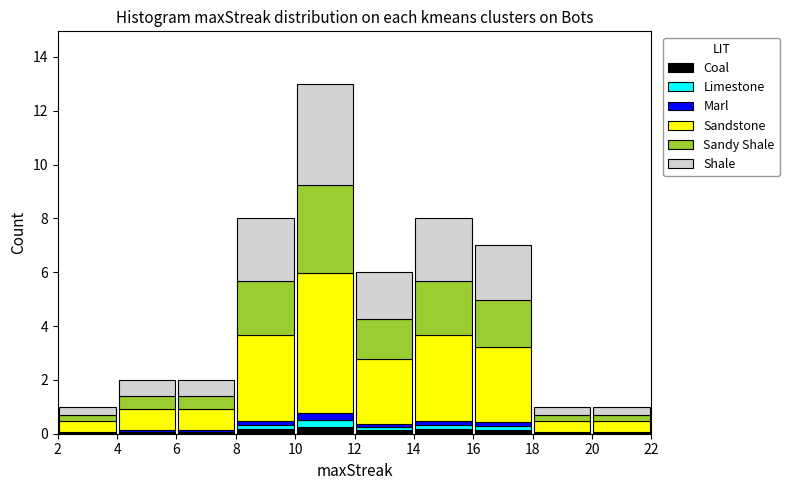

Which range on the x-axis has the tallest stacked bar (by total height)?

10 to 12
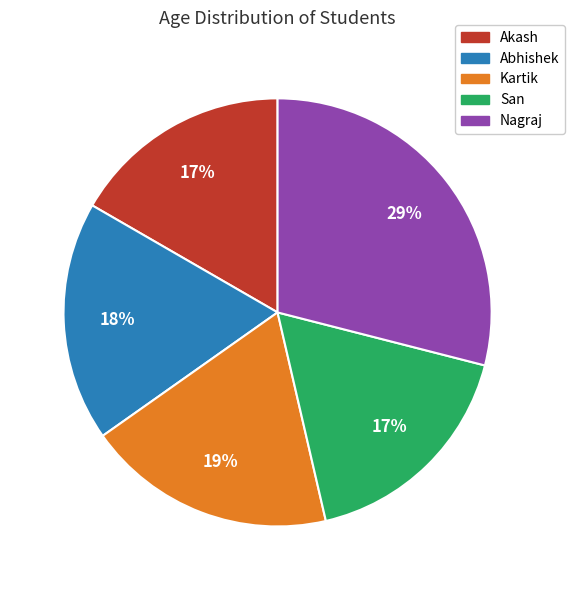

What is the ratio of the value at Abhishek to the value at Nagraj?

0.6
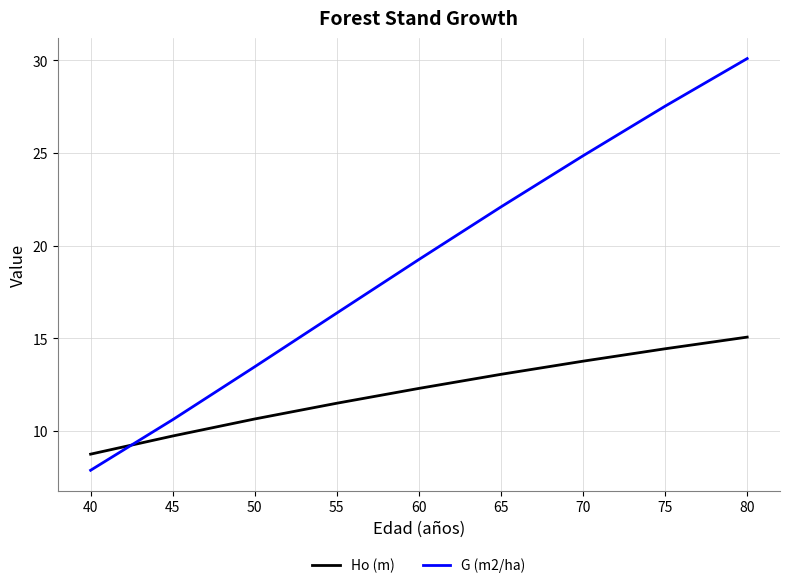

The Ho (m) series shows 14.4 at 75. True or false?

True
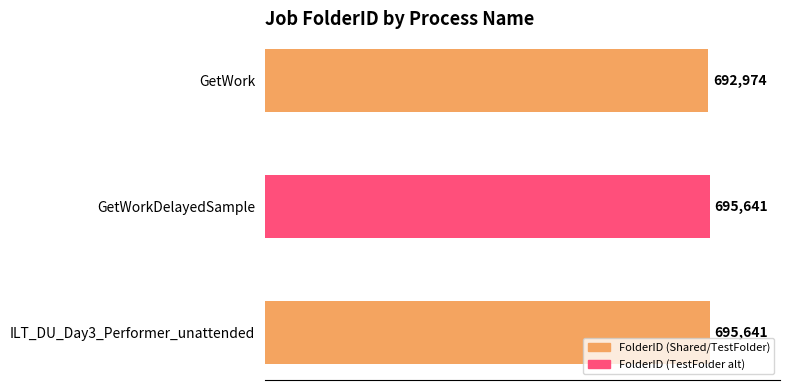

Reading top to bottom, extract all data points from this chart.

692974	695641	695641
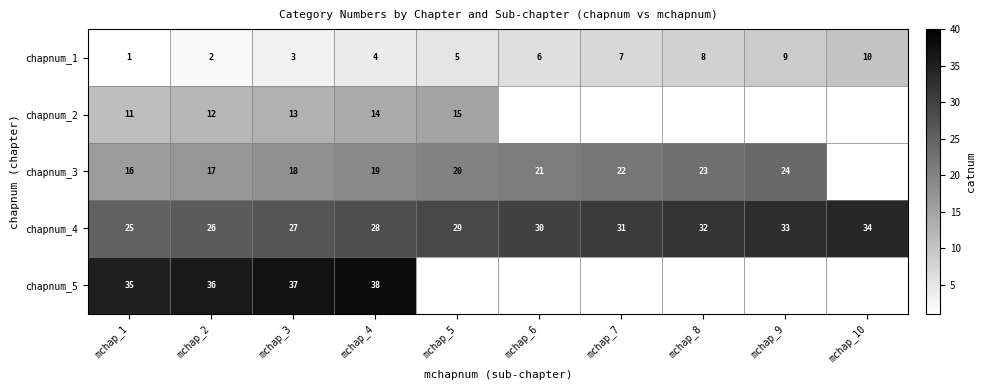

Is it true that chapnum_4 equals 31 at mchap_7?

True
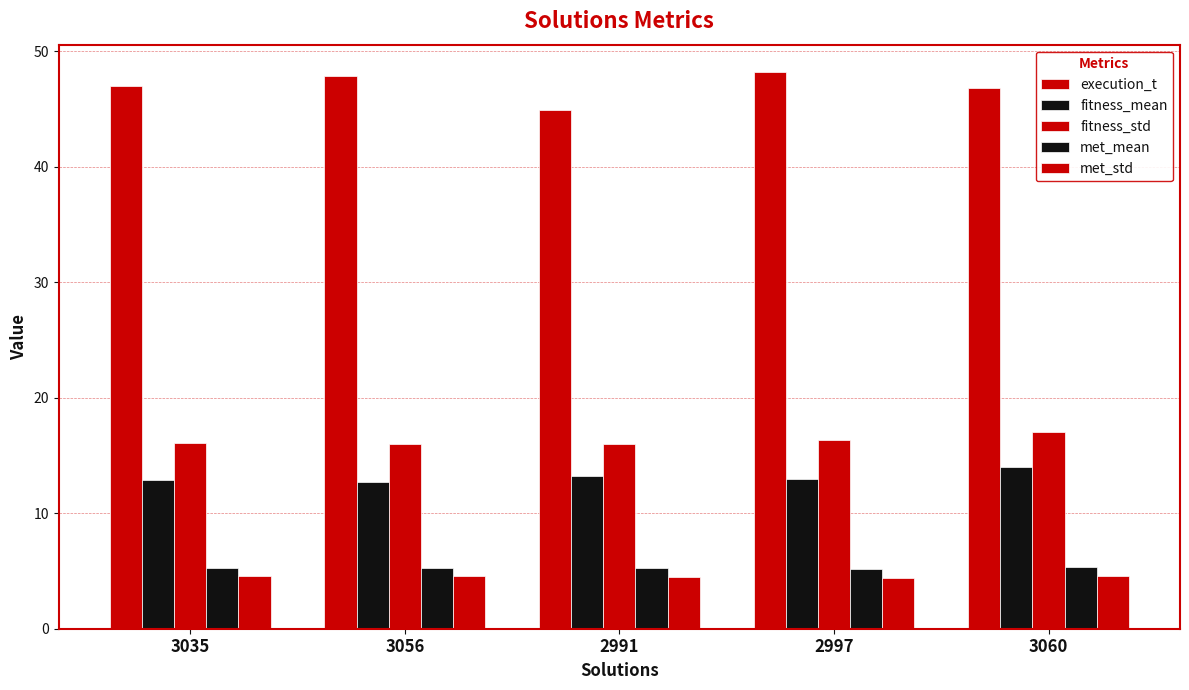

List the labels in order of fitness_std value, smallest first.

2991, 3056, 3035, 2997, 3060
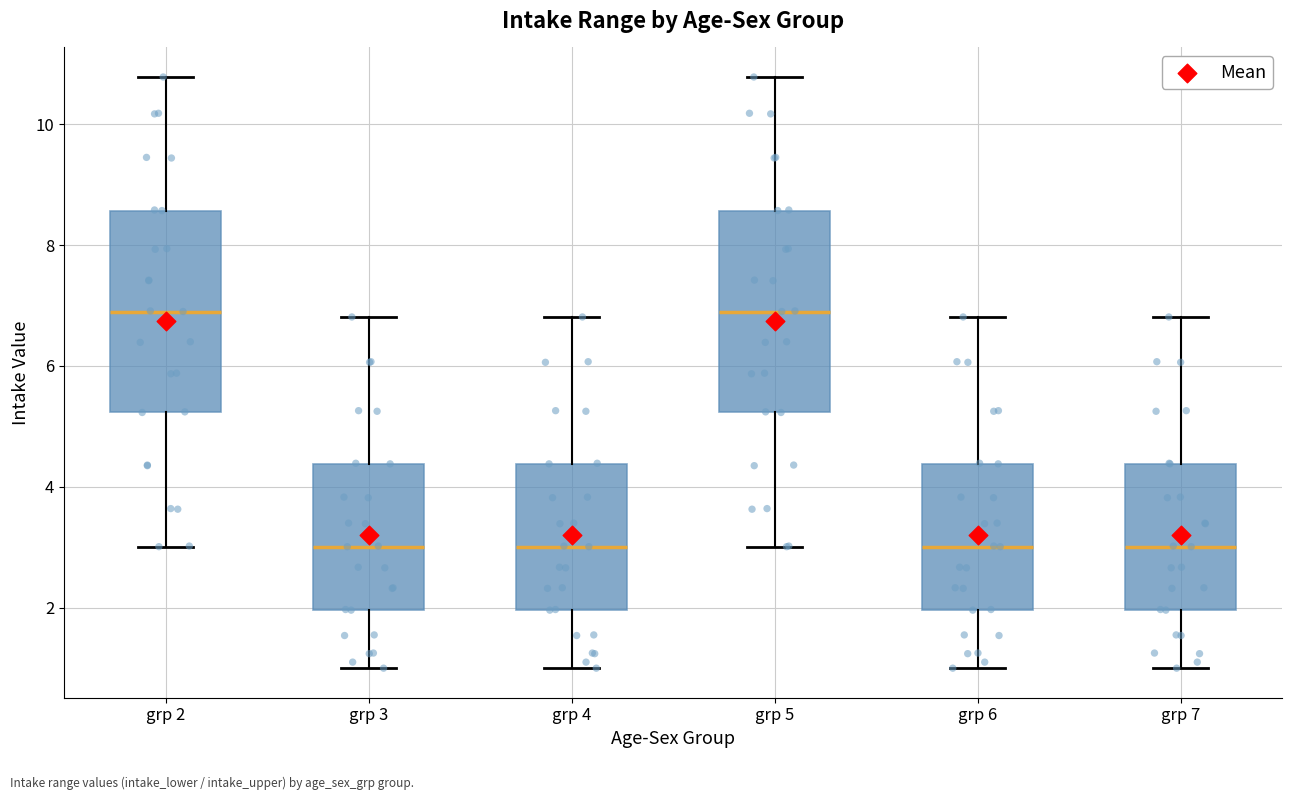

Reading left to right, read every box against the y-axis: the position of its median line, the range the box covers, and the ends of its whiskers. The values are not printed on the chart, so give them approximately, as read against the axis.

grp 2: median 7.0, box 5.2 to 8.6, whiskers 3.0 to 10.8
grp 3: median 3.0, box 2.0 to 4.4, whiskers 1.0 to 6.8
grp 4: median 3.0, box 2.0 to 4.4, whiskers 1.0 to 6.8
grp 5: median 7.0, box 5.2 to 8.6, whiskers 3.0 to 10.8
grp 6: median 3.0, box 2.0 to 4.4, whiskers 1.0 to 6.8
grp 7: median 3.0, box 2.0 to 4.4, whiskers 1.0 to 6.8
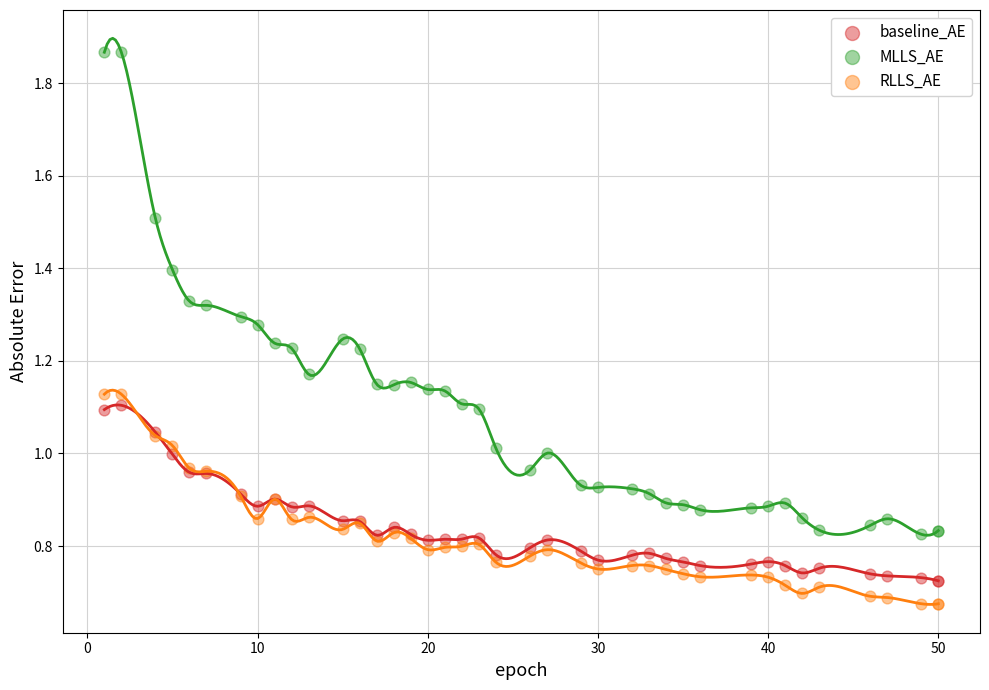

Which series reaches the maximum Y coordinate?

MLLS_AE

#### TO DO:
Copy all of the lines above word for word, from the first to the last, and leave out the pictures.

#### RESULT:
Which range on the x-axis has the tallest stacked bar (by total height)?

10 to 12

What is the ratio of the value at Abhishek to the value at Nagraj?

0.6

The Ho (m) series shows 14.4 at 75. True or false?

True

Reading top to bottom, extract all data points from this chart.

692974	695641	695641

Is it true that chapnum_4 equals 31 at mchap_7?

True

List the labels in order of fitness_std value, smallest first.

2991, 3056, 3035, 2997, 3060

Reading left to right, read every box against the y-axis: the position of its median line, the range the box covers, and the ends of its whiskers. The values are not printed on the chart, so give them approximately, as read against the axis.

grp 2: median 7.0, box 5.2 to 8.6, whiskers 3.0 to 10.8
grp 3: median 3.0, box 2.0 to 4.4, whiskers 1.0 to 6.8
grp 4: median 3.0, box 2.0 to 4.4, whiskers 1.0 to 6.8
grp 5: median 7.0, box 5.2 to 8.6, whiskers 3.0 to 10.8
grp 6: median 3.0, box 2.0 to 4.4, whiskers 1.0 to 6.8
grp 7: median 3.0, box 2.0 to 4.4, whiskers 1.0 to 6.8

Which series reaches the maximum Y coordinate?

MLLS_AE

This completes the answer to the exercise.